English tracked Poland’s Marcin Lewandowski through the second lap, coasting his way into the top three automatic qualifying spots as the field turned for home.
With 50m to run, the Letterkenny man had enough time and energy to take a casual glance around, confirming that there were no threats to his position, any doubts he had before the race finally cast into oblivion.
“There were definitely nerves,” he admitted afterwards. “It was easy to not get nervous when it wasn’t a full stadium, but I kept telling myself this is the Olympics, because I wanted that adrenaline rush.”
In the early hours of tomorrow morning — 2.26am Irish time — he has a date with an Olympic semi-final.
English will line up alongside world record holder David Rudisha, former world indoor 1500m champion Ayanleh Souleimam, and European champion Adam Kszczot. A formidable field.
Only the top two will advance automatically to Monday’s final, but English will do everything in his power to make sure he’s one of them. “I’ll recover as much as I can and do what I’ve got to do to run 1:44,” he said.

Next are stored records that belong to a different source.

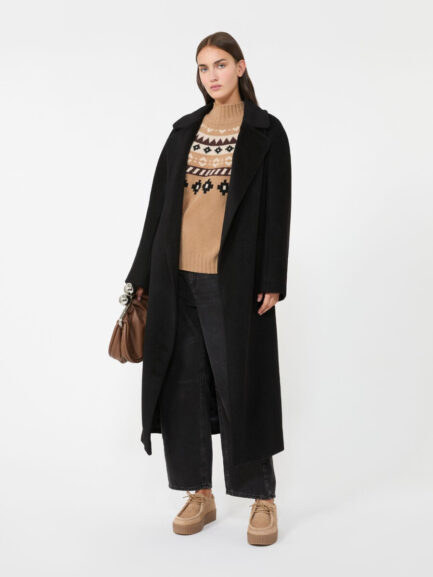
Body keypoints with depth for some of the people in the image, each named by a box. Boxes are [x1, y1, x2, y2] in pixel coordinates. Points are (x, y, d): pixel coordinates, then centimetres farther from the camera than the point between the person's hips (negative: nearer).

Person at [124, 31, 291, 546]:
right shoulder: (184, 130, 13)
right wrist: (143, 274, 8)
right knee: (183, 382, 6)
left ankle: (262, 499, 13)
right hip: (178, 276, 4)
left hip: (235, 277, -4)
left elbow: (277, 209, -3)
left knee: (241, 383, -1)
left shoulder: (266, 131, 1)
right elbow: (160, 202, 12)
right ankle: (200, 494, 18)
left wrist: (272, 281, -10)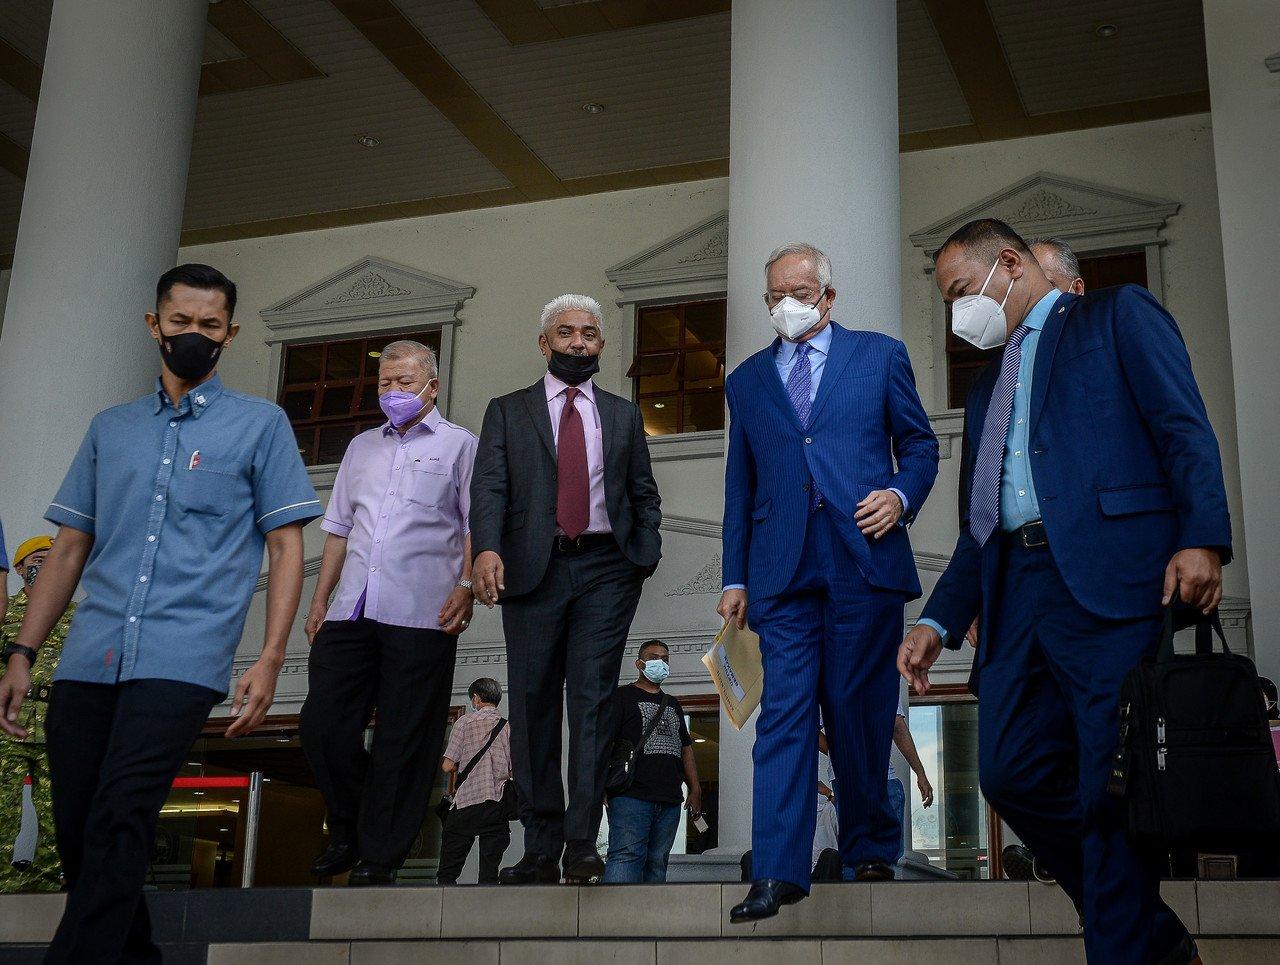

“The pressure is off a bit now, but I’ll still go out, leave everything on the track and walk away with no regrets.”
There was no such joy for racewalker Alex Wright, who finished 46th in the men’s 20km racewalk in 1:25:25, held in hot and sunny conditions on Rio’s southern coast and won by China’s Zhen Wang in 1:19:14.
“I was hoping for a little bit better, but all my focus has been on the 50K,” said Wright.
“From the start I found it hard to get into the race, and I just found it very difficult. I feel more comfortable now, having gone through that, for next week’s race. Next week I can use what I learned out there.”
Looking ahead, there will be no shortage of Irish in action over the weekend. Kerry O’Flaherty, Michelle Finn, and Sara Treacy get their Olympic campaigns under way in the heats of the women’s 3000m steeplechase at 2.05pm Irish time today, while tomorrow morning, Fionnuala McCormack, Lizzie Lee, and Breege Connolly compete in the marathon.